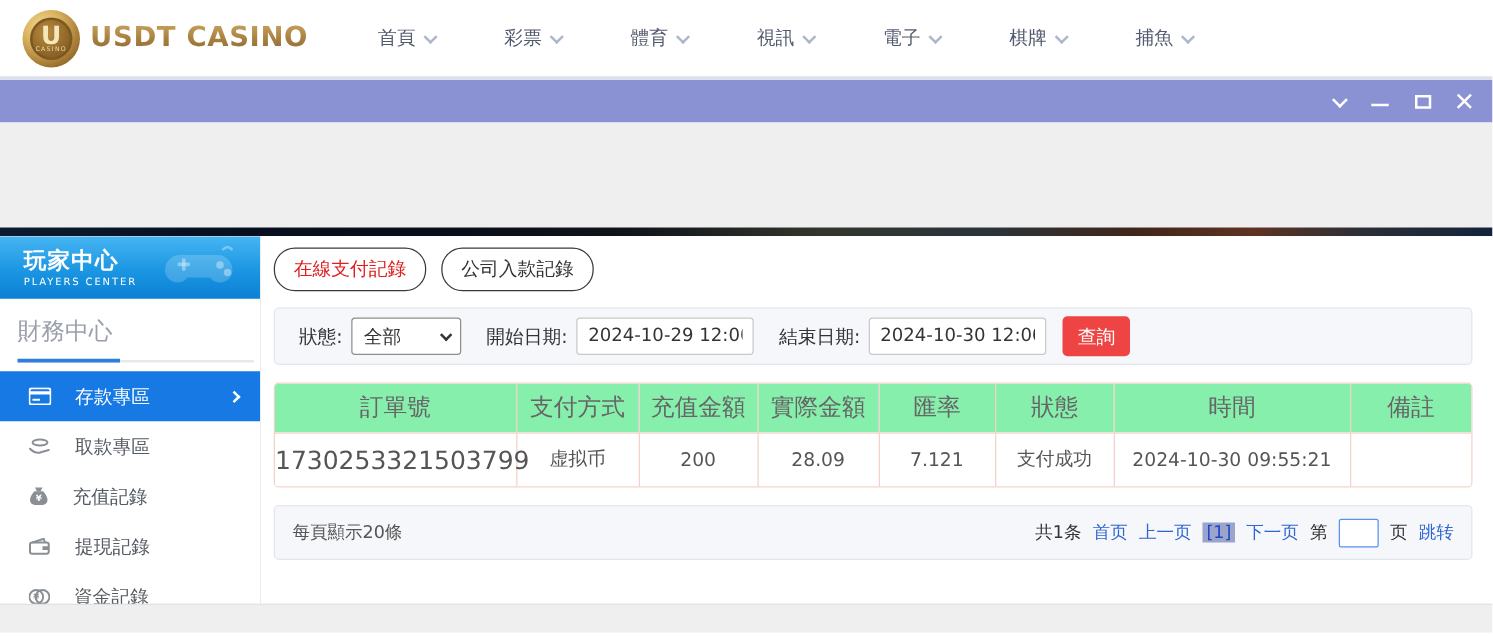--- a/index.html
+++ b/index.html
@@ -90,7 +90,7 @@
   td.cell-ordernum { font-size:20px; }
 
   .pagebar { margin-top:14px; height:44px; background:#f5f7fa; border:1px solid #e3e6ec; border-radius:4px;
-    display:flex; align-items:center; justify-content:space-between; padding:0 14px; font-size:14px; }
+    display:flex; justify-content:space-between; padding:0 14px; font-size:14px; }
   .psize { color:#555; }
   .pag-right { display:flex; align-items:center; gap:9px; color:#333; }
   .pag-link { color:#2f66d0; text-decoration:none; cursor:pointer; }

━━━━━━━━━━━━━━━━

» Task brief
If an entry holds a picture, leave that picture out, and transcribe the rest of the listing above exactly.

» The completed task
--- a/index.html
+++ b/index.html
@@ -90,7 +90,7 @@
   td.cell-ordernum { font-size:20px; }
 
   .pagebar { margin-top:14px; height:44px; background:#f5f7fa; border:1px solid #e3e6ec; border-radius:4px;
-    display:flex; align-items:center; justify-content:space-between; padding:0 14px; font-size:14px; }
+    display:flex; justify-content:space-between; padding:0 14px; font-size:14px; }
   .psize { color:#555; }
   .pag-right { display:flex; align-items:center; gap:9px; color:#333; }
   .pag-link { color:#2f66d0; text-decoration:none; cursor:pointer; }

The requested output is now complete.